In a study on linguistic diversity in Japan, we introduced an innovative way of linear mixed modelling that takes pairwise comparisons as individual data points (AUTHORS 2019b). This makes it possible to include different types of additional variables for each comparison. The use of linear mixed-effects modelling provides a more comprehensive analysis tool that is superior to techniques currently used in dialectometry and can help us better understand patterns of language variation.
Using this novel method, this paper examines the influence of both language-external and language-internal drivers of linguistic diversity in the Limburgish dialect area in the Netherlands and Belgium. The data comes from the Dictionary of the Limburgish Dialects, whose scale and level of systematicity provide an ideal basis to study general processes of linguistic variation and change. We specifically focus on data from five semantic fields: (1) ‘the human body’; (2) ‘personality & feelings’; (3) ‘church & religion’; (4) ‘society & education’; and (5) ‘clothing & personal hygiene’. These semantic fields comprise different levels of variation. Where many of the concepts included in ‘the human body’ and ‘personality & feelings’ are considered basic vocabulary—and should thus show less variation—the other fields largely consist of culturally variable vocabulary—which should show more variation.
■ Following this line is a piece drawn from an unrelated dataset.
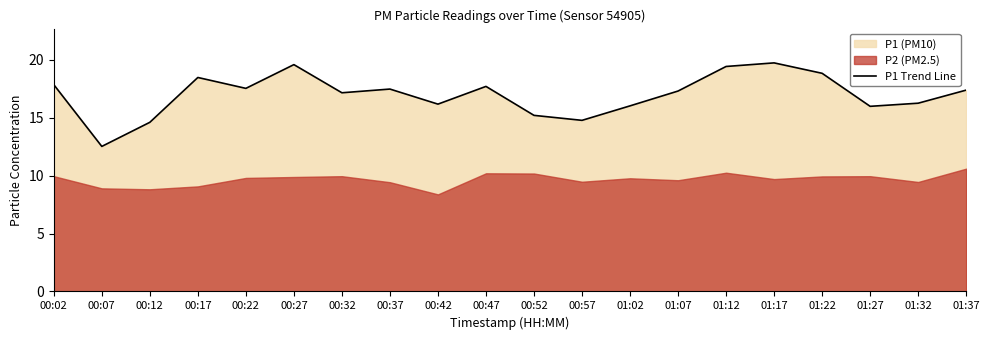

What is the label of the 7th point from the left?

00:32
In addition, the three culturally variable fields differ in their degree of standardisation: the ‘church & religion’ field is highly standardised; the ‘society & education’ is standardised within each country with differences between Belgium and the Netherlands; and the ‘clothing & personal hygiene’ is the least standardised overall (cf. AUTHORS 2019c).
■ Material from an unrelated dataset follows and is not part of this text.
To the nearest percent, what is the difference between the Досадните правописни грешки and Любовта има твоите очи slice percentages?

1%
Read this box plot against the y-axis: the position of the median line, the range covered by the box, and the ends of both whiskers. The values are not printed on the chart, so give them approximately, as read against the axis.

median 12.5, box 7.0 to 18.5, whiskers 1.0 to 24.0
The first step of the analysis calculates pairwise linguistic distances between all locations in the dialect area. Next, more traditional techniques from ecology—Mantel correlation and Multiple Regression over distance matrices (MRM)—are used to analyse the relationship between linguistic distance and language-external factors: (1) geographic distance; (2) separation by a large body of water (the Meuse river); (3) separation by the national border between Belgium and the Netherlands; and (4) differences in population size. These analyses are conducted for each semantic field separately, to examine whether the influence of these factors differs between fields. Finally, linear mixed-effects modelling is used to additionally examine the role of semantic factors on linguistic diversity.


AUTHORS 2019a,b,c
Zuur AF, Ieno EN, Walker N, Saveliev AA & Smith GM. (2009). Mixed Effects Models and extensions in Ecology. New York: Springer.